Finanzielle Einbußen waren auch damals schon der Grund, warum die Historienspiele durch kleinere Sommerveranstaltungen ersetzt wurden. Der Theater-Geschäftsführer hat die Zahlen vor sich. Zwar besuchten 17 000 bis 19 000 Zuschauer in zwei Jahren – jedes Stück wurde immer über zwei Spielzeiten hinweg aufgeführt – die Historienspiele. Dennoch kam das Theater auf ein jährliches Maximaldefizit von knapp 188 000 Euro. „Das war in den beiden Jahren, als ’Jakob-Böhme und die Pest zu Görlitz‘ aufgeführt wurde“, erzählt Sawade. Ein Scheitern könnte das Theater nicht verkraften. „Wir könnten den Verlust nicht auffangen. Jetzt ist nicht die Zeit, Risiken einzugehen.“

Genau diesen Punkt will Matthias Lietzmann nicht gelten lassen. „Wir waren keine Kostenbringer, sondern Gewinnbringer“, hält er dagegen. „Ich weiß noch, dass wir im Jahr 2003 im Vorverkauf ausverkauft waren.“ Er sieht die Historienspiele vielmehr als positiven Wirtschaftsfaktor – für die Gastronomen, für die Stadtführer, für die Händler. „Der Kultur-Tourismus ist eine große Chance für Görlitz. Wir hätten mit den Historienspielen ein Alleinstellungsmerkmal mehr.“ Allerdings hatten sich damals auch einige Gastronomen gegen die Historienspiele gestellt. Durch die großen Aufbauten, die regelmäßigen Spielzeiten sollen sie sich in ihrer Freiheit gestört und Mindereinnahmen beklagt haben. Ein Punkt, den Lietzmann nicht nachvollziehen kann. „Weltweit sind solche Veranstaltungen Bringer.“

„Ein Konzept liegt bislang nicht vor“

Die Frage bleibt: Wer soll der Träger für die neuen Historienspiele werden? Der Landkreis wird es ebenfalls nicht sein, teilt Gerlind Walter, Sprecherin des Landratsamtes, mit. „Der Landkreis wird die Veranstalter im Rahmen seiner, jedoch beschränkten Möglichkeiten, unterstützen“, erklärt sie auf SZ-Nachfrage. Zu genau diesen Veranstaltern werde der Landkreis aber nicht gehören.

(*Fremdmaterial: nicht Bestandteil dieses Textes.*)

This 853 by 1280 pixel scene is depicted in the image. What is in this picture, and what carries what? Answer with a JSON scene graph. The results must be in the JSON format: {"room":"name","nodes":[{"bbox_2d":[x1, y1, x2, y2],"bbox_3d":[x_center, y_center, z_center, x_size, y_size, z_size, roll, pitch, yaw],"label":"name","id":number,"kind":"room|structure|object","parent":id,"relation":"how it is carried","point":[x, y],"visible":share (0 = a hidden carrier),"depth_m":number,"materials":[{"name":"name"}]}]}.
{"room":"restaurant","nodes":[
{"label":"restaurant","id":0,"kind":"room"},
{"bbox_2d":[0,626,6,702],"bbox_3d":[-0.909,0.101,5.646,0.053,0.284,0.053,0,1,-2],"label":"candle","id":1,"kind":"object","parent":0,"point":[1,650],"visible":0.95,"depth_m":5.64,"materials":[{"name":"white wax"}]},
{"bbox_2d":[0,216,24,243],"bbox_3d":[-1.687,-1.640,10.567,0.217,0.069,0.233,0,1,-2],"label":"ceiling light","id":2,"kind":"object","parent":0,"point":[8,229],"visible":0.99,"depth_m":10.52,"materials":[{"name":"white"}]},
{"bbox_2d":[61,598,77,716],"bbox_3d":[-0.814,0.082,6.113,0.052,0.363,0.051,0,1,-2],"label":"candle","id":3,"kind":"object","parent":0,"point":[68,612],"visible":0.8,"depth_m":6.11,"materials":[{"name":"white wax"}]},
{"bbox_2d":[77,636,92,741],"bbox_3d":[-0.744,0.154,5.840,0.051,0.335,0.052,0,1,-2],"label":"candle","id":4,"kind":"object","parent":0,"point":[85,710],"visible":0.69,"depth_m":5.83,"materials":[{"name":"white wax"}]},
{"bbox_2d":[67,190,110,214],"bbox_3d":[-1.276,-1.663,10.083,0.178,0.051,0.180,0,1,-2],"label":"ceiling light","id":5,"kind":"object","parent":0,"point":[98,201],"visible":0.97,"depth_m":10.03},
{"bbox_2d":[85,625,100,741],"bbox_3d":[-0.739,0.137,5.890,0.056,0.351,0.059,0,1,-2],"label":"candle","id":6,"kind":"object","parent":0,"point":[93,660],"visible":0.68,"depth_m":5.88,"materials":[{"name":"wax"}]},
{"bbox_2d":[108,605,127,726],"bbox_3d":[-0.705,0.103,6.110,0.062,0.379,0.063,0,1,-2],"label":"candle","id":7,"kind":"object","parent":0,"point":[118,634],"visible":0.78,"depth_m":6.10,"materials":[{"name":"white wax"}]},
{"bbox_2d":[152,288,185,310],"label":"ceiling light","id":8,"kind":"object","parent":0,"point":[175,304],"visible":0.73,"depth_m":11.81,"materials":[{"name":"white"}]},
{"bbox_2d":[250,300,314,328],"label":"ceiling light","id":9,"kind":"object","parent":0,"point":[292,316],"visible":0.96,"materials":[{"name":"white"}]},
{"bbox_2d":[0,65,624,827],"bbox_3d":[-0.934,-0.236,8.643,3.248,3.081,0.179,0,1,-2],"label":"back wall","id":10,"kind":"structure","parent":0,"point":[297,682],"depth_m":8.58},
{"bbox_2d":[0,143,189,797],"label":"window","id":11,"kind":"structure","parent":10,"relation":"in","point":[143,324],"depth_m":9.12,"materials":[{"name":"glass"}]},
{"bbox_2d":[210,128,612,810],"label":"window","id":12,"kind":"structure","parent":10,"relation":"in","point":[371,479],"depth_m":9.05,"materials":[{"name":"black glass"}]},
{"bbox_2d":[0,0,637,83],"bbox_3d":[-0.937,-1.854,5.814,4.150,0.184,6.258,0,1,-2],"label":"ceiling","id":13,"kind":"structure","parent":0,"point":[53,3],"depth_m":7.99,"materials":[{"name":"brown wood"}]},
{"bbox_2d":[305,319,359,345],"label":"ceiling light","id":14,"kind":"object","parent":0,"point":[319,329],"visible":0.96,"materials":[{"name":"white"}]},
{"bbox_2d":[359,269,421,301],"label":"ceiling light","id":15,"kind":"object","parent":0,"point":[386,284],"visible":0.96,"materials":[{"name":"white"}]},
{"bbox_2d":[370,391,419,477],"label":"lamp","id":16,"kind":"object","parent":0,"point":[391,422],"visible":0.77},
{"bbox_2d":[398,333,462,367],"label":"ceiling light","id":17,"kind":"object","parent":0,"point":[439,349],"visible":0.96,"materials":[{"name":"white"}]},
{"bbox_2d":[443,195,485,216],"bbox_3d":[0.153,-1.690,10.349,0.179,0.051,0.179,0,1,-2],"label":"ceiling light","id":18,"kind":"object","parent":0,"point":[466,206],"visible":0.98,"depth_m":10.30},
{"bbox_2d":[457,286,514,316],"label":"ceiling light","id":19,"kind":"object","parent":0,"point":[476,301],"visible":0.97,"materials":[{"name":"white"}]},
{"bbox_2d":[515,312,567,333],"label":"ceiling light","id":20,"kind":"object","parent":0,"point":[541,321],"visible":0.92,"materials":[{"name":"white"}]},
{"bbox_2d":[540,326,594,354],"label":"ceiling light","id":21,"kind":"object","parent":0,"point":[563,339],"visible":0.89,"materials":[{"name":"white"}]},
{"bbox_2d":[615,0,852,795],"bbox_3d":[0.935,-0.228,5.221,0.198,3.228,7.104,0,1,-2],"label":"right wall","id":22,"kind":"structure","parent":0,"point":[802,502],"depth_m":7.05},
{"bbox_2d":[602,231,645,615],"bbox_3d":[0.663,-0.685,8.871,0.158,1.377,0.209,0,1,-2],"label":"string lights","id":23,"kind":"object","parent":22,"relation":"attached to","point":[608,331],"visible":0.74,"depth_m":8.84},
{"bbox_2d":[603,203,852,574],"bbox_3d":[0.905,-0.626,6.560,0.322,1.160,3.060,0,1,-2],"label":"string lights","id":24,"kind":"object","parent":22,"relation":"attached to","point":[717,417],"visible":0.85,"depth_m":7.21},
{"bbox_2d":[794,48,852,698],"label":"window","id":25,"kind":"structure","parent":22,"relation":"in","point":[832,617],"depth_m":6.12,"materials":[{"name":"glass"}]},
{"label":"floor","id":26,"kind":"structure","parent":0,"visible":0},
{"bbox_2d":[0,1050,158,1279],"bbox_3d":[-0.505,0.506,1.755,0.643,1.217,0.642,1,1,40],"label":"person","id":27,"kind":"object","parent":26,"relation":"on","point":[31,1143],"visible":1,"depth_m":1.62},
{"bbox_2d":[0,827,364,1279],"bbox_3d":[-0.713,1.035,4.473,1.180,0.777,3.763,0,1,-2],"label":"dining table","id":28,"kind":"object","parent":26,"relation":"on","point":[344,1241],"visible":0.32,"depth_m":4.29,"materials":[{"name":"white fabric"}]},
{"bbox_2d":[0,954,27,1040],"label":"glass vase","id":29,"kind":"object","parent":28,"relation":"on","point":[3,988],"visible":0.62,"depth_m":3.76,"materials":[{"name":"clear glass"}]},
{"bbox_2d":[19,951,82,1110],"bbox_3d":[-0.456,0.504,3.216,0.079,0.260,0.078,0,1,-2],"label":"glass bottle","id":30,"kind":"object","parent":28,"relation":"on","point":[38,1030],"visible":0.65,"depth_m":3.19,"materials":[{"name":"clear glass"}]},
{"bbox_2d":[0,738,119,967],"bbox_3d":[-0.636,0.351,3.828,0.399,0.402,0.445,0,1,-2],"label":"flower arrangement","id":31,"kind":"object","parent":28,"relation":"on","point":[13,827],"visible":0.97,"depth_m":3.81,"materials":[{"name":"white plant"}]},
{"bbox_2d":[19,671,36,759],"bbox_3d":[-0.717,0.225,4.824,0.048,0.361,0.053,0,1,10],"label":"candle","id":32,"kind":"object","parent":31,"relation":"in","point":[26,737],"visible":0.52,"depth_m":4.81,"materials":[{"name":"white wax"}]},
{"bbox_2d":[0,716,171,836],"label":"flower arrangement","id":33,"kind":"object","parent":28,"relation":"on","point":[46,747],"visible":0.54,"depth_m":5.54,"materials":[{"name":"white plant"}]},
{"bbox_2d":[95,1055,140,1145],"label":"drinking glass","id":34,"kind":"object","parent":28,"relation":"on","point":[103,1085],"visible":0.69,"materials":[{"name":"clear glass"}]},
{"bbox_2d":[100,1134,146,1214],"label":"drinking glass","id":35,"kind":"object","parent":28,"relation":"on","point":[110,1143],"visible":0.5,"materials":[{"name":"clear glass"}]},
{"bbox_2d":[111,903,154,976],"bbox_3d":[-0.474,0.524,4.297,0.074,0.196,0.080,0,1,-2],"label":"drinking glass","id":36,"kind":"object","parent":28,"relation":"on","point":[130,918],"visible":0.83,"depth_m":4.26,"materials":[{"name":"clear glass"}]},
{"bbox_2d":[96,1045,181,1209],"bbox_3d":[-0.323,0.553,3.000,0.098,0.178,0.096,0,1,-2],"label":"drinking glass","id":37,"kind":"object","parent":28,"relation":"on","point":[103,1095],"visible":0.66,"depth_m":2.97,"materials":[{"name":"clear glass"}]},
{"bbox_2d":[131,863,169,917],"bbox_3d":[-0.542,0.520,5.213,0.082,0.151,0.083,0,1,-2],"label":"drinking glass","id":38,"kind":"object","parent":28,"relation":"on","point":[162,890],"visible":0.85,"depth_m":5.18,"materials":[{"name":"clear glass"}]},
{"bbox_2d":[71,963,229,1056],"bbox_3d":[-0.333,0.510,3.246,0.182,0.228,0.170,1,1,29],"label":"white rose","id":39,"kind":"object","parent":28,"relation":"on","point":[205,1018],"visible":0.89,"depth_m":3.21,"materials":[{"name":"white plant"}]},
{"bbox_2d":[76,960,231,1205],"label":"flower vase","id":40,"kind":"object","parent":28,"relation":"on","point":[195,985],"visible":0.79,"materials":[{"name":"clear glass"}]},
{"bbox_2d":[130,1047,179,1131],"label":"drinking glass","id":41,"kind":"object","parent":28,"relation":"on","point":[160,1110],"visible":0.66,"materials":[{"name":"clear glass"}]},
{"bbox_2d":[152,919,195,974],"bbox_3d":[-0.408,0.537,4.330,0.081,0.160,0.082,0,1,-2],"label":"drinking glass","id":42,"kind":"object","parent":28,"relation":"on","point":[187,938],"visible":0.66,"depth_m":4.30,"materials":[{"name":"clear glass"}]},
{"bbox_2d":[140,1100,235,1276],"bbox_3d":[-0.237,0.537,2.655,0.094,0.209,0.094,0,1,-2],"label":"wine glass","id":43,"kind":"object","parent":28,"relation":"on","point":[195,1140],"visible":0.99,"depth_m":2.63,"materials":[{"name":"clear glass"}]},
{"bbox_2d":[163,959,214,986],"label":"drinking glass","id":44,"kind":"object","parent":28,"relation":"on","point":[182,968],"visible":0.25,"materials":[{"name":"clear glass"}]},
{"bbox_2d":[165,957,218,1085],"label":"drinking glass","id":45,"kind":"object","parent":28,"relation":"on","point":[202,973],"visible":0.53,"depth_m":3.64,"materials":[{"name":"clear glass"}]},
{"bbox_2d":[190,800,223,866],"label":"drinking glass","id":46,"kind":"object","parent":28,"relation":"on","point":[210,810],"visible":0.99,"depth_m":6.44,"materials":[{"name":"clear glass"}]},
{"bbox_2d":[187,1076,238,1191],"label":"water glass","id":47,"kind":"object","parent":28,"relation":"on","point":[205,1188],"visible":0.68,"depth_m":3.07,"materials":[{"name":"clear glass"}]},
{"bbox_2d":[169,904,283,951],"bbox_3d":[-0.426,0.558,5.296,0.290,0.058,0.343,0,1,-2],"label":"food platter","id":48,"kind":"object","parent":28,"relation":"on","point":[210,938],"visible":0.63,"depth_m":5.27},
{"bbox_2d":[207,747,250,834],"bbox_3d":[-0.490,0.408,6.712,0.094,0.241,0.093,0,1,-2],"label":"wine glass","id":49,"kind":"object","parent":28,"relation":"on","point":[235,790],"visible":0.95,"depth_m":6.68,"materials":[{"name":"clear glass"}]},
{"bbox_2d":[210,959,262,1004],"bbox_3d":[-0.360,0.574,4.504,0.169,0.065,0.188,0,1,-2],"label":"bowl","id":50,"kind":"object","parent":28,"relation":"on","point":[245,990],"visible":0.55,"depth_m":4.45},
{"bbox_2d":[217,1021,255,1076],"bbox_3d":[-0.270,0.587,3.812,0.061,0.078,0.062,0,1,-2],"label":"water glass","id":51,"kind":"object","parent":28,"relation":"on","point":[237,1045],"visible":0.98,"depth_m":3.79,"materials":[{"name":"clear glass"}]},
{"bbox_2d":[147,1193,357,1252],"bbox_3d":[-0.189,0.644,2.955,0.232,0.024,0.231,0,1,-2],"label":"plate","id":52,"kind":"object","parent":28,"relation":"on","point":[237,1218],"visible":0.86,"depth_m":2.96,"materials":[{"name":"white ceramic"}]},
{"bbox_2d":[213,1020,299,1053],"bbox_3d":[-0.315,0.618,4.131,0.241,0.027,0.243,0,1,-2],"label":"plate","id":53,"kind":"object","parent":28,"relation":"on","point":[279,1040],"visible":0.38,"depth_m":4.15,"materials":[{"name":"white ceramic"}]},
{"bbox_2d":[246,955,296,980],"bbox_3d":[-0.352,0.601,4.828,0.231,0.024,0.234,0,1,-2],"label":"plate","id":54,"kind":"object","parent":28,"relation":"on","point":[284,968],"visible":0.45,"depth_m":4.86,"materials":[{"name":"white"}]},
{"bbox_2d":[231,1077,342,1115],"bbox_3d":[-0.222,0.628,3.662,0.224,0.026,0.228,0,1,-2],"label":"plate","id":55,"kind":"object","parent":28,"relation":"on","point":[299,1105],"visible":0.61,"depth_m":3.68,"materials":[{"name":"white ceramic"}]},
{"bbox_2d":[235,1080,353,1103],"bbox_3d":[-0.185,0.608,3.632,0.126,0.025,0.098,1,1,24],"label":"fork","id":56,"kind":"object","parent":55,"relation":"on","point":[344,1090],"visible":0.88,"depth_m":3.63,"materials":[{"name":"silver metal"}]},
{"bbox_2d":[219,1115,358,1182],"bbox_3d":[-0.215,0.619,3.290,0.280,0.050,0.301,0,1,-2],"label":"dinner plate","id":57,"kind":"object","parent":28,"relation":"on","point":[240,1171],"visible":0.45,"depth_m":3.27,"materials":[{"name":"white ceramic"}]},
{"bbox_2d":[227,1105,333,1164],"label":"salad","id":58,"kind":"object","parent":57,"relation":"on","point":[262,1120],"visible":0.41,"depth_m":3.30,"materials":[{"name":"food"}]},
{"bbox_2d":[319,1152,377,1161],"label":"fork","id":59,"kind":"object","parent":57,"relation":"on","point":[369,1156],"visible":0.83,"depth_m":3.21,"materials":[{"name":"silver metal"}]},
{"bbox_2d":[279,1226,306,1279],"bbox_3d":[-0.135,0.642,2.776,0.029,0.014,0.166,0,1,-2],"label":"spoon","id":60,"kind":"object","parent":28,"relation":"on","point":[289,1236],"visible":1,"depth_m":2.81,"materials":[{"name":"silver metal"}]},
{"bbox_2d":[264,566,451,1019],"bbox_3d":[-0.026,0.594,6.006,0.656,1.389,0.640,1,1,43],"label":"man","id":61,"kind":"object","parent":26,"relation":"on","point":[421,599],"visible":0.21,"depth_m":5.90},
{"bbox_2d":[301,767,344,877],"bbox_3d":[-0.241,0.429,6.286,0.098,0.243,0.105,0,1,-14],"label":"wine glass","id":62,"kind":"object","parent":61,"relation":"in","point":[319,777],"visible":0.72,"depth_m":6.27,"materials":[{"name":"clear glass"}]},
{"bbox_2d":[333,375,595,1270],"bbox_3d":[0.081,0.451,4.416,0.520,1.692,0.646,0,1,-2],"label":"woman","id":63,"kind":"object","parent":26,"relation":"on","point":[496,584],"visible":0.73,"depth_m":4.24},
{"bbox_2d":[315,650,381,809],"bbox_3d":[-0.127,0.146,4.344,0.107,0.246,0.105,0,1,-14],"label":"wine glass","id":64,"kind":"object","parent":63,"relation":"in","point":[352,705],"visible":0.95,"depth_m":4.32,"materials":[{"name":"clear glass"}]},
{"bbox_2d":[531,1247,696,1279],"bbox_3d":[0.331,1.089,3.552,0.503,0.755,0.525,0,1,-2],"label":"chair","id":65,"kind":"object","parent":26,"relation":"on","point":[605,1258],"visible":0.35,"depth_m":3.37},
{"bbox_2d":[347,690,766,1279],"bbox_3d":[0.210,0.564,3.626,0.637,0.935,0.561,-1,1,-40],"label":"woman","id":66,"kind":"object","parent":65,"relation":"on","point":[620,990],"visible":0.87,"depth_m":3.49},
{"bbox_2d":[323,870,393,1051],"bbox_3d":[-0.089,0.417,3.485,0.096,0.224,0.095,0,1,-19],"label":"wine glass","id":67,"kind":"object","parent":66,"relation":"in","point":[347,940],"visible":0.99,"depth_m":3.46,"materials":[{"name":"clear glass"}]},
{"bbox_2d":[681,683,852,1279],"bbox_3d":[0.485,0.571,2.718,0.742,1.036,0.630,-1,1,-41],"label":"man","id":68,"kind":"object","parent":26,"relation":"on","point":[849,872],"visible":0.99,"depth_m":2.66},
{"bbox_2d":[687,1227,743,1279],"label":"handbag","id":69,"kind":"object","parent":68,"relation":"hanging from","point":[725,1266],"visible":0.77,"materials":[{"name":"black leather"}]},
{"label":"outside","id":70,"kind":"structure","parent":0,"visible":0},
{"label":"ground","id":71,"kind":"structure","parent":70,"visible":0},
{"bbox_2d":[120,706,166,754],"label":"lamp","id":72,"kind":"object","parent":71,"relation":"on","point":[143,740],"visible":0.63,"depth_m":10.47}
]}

Die Stadt Görlitz hält sich noch zurück. Sprecherin Anett Böttger bestätigt, dass ein Gespräch zwischen Lietzmann, Gebauer und OB Deinege stattgefunden hat. „Sie stellten ihm ihre Idee vor, die Historienspiele wieder aufleben zu lassen. Ein Konzept liegt bislang nicht vor“, teilt Annett Böttger mit. Ob die Stadtverwaltung das Anliegen unterstützt, hänge noch von vielen praktischen Fragen ab, die es zu prüfen gilt. Zum Beispiel sei eine Bewertung der bisherigen Historienspiele nötig, Gespräche mit Landkreis, Theater, Stadträten, Anliegern und Initiatoren.

Matthias Lietzmann hofft, dass das bald geschieht. Ihm wäre es am liebsten, wenn noch vor der Weihnachtszeit geklärt werden könnte, ob die Historienspiele eine zweite Chance bekommen.